As DLF, Delhi's leading real estate developer, enters the Mumbai market, its rivals will be hoping for a false start.
 
DLF made the winning bid of Rs702 crore for National Textile Mills' 17.5 acre property in Lower Parel, but there is a general feeling that it may have overbid.
 
The second highest bid, by Parsvnath, was for just Rs 621 crore, while in a simultaneous auction for the 7.5 -acre Apollo Textile Mills property the highest bid, by Lodha Builders, was Rs180 crore.
 
However, doomsayers may be missing a key link between price and returns, pegged by company insiders at between 30 and 35 per cent.
 
"Everyone has looked at it only from a residential/commercial perspective, not retail. We are looking at a landmark retail development including a hotel.

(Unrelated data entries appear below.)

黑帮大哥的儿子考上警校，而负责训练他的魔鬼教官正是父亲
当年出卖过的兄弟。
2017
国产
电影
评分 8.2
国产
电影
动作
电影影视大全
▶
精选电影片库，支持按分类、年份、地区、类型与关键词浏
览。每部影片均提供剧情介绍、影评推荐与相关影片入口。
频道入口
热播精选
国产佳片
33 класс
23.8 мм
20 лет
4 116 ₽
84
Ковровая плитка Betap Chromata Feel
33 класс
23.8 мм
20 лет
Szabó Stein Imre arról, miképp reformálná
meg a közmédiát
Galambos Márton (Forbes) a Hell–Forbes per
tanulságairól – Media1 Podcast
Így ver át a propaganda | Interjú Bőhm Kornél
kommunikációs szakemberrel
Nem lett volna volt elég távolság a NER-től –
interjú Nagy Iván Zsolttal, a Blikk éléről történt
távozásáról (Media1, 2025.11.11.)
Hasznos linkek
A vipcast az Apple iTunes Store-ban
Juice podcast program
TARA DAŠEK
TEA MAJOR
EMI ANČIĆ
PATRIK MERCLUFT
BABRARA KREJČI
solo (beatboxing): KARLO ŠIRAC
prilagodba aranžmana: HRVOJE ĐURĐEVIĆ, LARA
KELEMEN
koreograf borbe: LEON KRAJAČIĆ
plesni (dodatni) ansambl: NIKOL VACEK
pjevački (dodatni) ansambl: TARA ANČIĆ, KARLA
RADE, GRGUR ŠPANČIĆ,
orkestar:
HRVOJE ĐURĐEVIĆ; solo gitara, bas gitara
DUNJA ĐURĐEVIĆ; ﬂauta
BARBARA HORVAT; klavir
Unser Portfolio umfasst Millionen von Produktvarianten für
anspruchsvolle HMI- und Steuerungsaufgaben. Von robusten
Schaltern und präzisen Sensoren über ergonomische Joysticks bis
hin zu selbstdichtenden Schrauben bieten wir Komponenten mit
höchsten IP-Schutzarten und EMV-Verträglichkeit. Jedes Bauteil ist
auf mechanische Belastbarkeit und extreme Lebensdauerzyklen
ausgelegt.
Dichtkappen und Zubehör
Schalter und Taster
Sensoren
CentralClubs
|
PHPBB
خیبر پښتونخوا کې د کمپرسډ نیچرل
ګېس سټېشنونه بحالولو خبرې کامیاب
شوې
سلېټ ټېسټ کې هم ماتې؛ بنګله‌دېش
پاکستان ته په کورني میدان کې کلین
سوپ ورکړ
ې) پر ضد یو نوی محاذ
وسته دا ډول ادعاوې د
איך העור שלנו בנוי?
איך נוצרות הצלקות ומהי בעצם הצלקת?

Once the hotel is thrown in, the FSI (floor space index, the maximum area on which construction can take place) increases from 1.33 to 2," says Ajay Khanna, executive director of DLF Retail Developers Ltd.
 
At the higher FSI, the cost of acquisition, by Khanna's estimates, falls from Rs 7,000 to Rs 5,000 a square foot.
 
That is in line with the price paid by Indiabulls for Jupiter Mills' land three months ago and just 25 per cent more than the Rs4,000 a square foot that ICICI paid for Glaxo's Worli property a year and a half ago, when property prices were less buoyant.
 
Besides, space is available at nearby Phoenix Mills for no less than Rs15,000 a square foot.
 
Thus, DLF sees little problem in getting its target return after investing about Rs400 crore in developing a 1.5 million square feet retail centre and a 300-400 room hotel at the site in two years.
 
"Our bid is not aggressive. It is futuristic, the most futuristic Mumbai has seen since Rai Bahadur Oberoi bought the present Oberoi hotel site 40 years ago," says Khanna.
 
A DLF insider sounded even more sanguine. "When you talk of large scale investments of Rs1,000-1,200 crore," he said, "and expect a profit of Rs400 crore or so, Rs50-60 crore is not very relevant." That would be a small premium for such a large single site, the likes of which are not easily available in Mumbai.